Language and Speech
- Discipline: Linguistics
- Language: English
- Edited by: Cynthia Clopper, Holger Mitterer

Publication details
- History: 1958-present
- Publisher: SAGE Publications
- Frequency: Quarterly
- Impact factor: 1.471 (2016)

Standard abbreviations
- ISO 4: Lang. Speech

Indexing
- ISSN: 0023-8309 (print) 1756-6053 (web)
- LCCN: 59051327
- OCLC no.: 610396653

Links
- Journal homepage; Online access; Online archive;

= Language and Speech =

Language And Speech is a peer-reviewed academic journal that publishes papers in the fields of linguistics, experimental psychology, audiology and speech-language pathology. The journal's editors are Cynthia Clopper (Ohio State University) and Holger Mitterer (University of Malta).
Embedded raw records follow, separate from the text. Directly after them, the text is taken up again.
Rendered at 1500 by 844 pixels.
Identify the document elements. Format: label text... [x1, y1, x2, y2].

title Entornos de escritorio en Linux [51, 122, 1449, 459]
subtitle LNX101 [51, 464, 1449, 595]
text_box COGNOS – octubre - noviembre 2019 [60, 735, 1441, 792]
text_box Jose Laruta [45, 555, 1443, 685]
It has been in publication since 1958. It was first published by Kingston Press Services, and SAGE Publications has been the publisher since 2008.

== Scope ==
Language and Speech provides an international forum for communication among researchers in the disciplines that contribute to the understanding of speech and language. The journal publishes reports of original and interdisciplinary research. Language and Speech focuses on Corpus-based, experimental, and observational research, regarding spoken or written language within the domain of linguistic, psychological, or computational models.

== History ==

Dennis Butler Fry (1907–1983), Professor of Experimental Phonetics University College London (Head of Department 1958–1971), was the founding editor of L&S in 1958. The Oct–Dec 1978 issue comprises essays in his honor and includes a list of his publications.

== Editors ==
- Dennis Butler Fry (University College London)
- Bruno Repp (Haskins Laboratories)
- D Robert Ladd & Ellen G Bard (University of Edinburgh)
- Irene Vogel & Tim Bunnell (University of Delaware) (2000–2012)
- Michael Vitevitch & Joan Sereno (University of Kansas) (2013–2017)
- Cynthia Clopper & Holger Mitterer (2017–present)
== Abstracting and indexing ==
Language And Speech is abstracted and indexed in, among other databases: SCOPUS, and the Social Sciences Citation Index. According to the Journal Citation Reports, its 2016 impact factor is 1.471, ranking it 14/25 in Audiology & Speech-Language Pathology.